▸ **SECTION DU DOCUMENT**
───
Basé sur un fait divers récemment survenu en Allemagne, "Sun" est un spectacle sensitif sur l'enfance interprété par deux enfants. Une très belle réussite à mettre au crédit du metteur en scène Cyril Teste. Propos recueillis par Aurélien Martinez
«C'est l'histoire de deux gamins de 5 et 7 ans issus d'une famille recomposée qui, le soir du jour de l'an, ont décidé d'aller se marier en Afrique. Ils ont pris leurs valises, embarqué la petite sœur comme témoin, et ont voulu prendre le train. Mais ils ont été interceptés à la gare par la police qui les a ramenés chez eux. Deux semaines après, ils ont recommencé, mais sans la petite.»
Voilà comment le metteur en scène Cyril Teste, du collectif MxM, résume le fait divers à la base de Sun. Une histoire de gosses qui veulent s'échapper, parce que le monde est sans doute plus doux ailleurs, plein d'espoir et de promesses. «Nous, adultes, sommes nostalgiques, alors qu'eux ne le sont pas et n'ont pas à l'être.»
Pourtant, Sun est tout sauf une bluette aseptisée façon Disney, recélant une face plus sombre. «C'est l'enfance dans toute sa complexité et sa noirceur. La plus belle critique que l'on m'ait faite est que je n'oubliais pas que tout ne se passe pas bien dans l'enfance.»
───
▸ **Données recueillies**
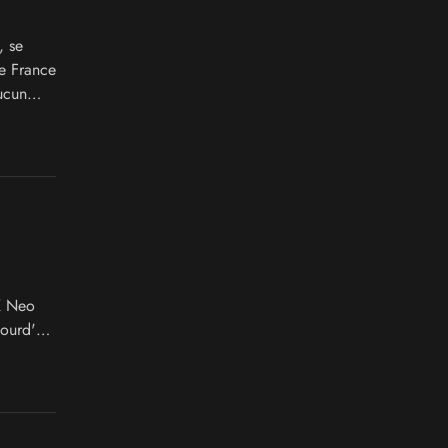
, se
ée France
ucun
NK Neo
ourd'hui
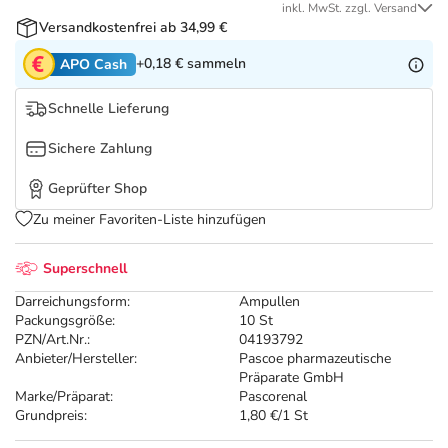
Refluthin, Lasea & Carmenthin Deals
Sport & Fitness
Täglich gut versorgt
inkl. MwSt. zzgl. Versand
Versandkostenfrei ab 34,99 €
Salus Deals
Tierapotheke
+0,18 €
sammeln
APO Cash
Schnelle Lieferung
Vitamine & Mineralstoffe
Sichere Zahlung
Marken
Geprüfter Shop
Zu meiner Favoriten-Liste hinzufügen
Superschnell
Darreichungsform:
Ampullen
Packungsgröße:
10 St
PZN/Art.Nr.:
04193792
Anbieter/Hersteller:
Pascoe pharmazeutische
Präparate GmbH
Marke/Präparat:
Pascorenal
Grundpreis:
1,80 €/1 St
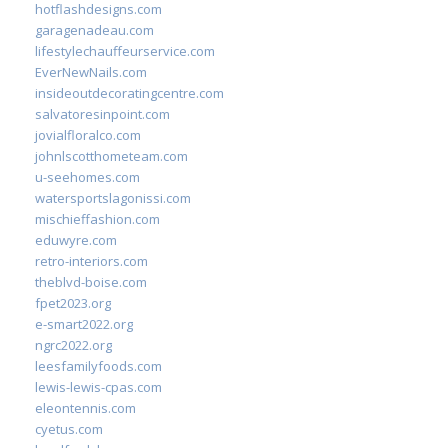
hotflashdesigns.com
garagenadeau.com
lifestylechauffeurservice.com
EverNewNails.com
insideoutdecoratingcentre.com
salvatoresinpoint.com
jovialfloralco.com
johnlscotthometeam.com
u-seehomes.com
watersportslagonissi.com
mischieffashion.com
eduwyre.com
retro-interiors.com
theblvd-boise.com
fpet2023.org
e-smart2022.org
ngrc2022.org
leesfamilyfoods.com
lewis-lewis-cpas.com
eleontennis.com
cyetus.com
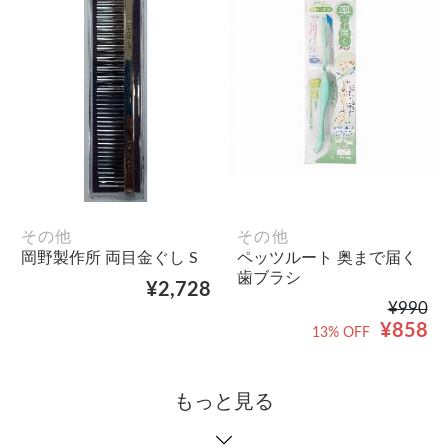
その他
その他
岡野製作所 両目金ぐし S
ペッツルート 奥まで届く
歯ブラシ
¥2,728
¥990
¥858
13% OFF
もっと見る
───
Prolongez l'article sur le spectacle Sun en reprenant juste après sa dernière phrase.

De l'histoire au conte
Sur scène, deux enfants et peu de mots. Mais beaucoup d'images, de sensations... «Ce projet, ce sont les enfants qui l'ont écrit. Je suis énormément parti d'eux, de leur réalité.» Au risque de se compliquer la tâche : «Le code du travail des enfants est très précis. En deux mots, il s'agit de ne pas exploiter les gamins. Quand ils sortent de l'école, tu as le droit à peu de temps avec eux. Mais quand tu les récupères pour aller répéter, ils sont fatigués : tu ne peux pas les obliger à travailler ! Du coup, on a essayé un autre cheminement pour transformer cette histoire en conte. Comme tous les enfants aiment dessiner, on a par exemple aménagé un atelier de peinture dans le lieu de répétition. C'est véritablement en regardant leurs travaux que j'ai commencé à créer le spectacle. D'où le fait que tout débute sur scène par un enfant et un dessin.»
En découle une création atypique, portée par deux jeunes comédiens qui, défi, sont les mêmes à chaque représentation. «À Oullins, ce seront sûrement les dernières dates. Parce qu'après, ils vont devenir des ados. Ils ont commencé ce projet à huit ans. C'est fort de se dire que Sun va partir avec l'enfance de ses interprètes.»
« Un coup de gueule »
Sun est donc un objet théâtral sensitif et hybride convoquant sur le plateau les arts du spectacle et les arts plastiques, mais aussi et surtout, le numérique. «La technologie, c'est notre environnement quotidien. Tout est numérique. Après, il s'agit de se demander comment l'on peut détourner ces outils pour qu'ils deviennent poétiques.»
Un processus propre à ces artistes vingtenaires et trentenaires (Cyril Teste est dans la seconde catégorie), nés avec ces avancées et qui de fait les incorporent tout naturellement dans leur travail. Ce qui a pu désarçonner plusieurs spectateurs et critiques lors des premières représentations au Festival d'Avignon, certains déplorant que nous n'avions plus affaire à du théâtre – avec, en sous-texte, les polémiques récurrentes qui traversent le monde du spectacle vivant sur la possible mort d'un art engagé et politique.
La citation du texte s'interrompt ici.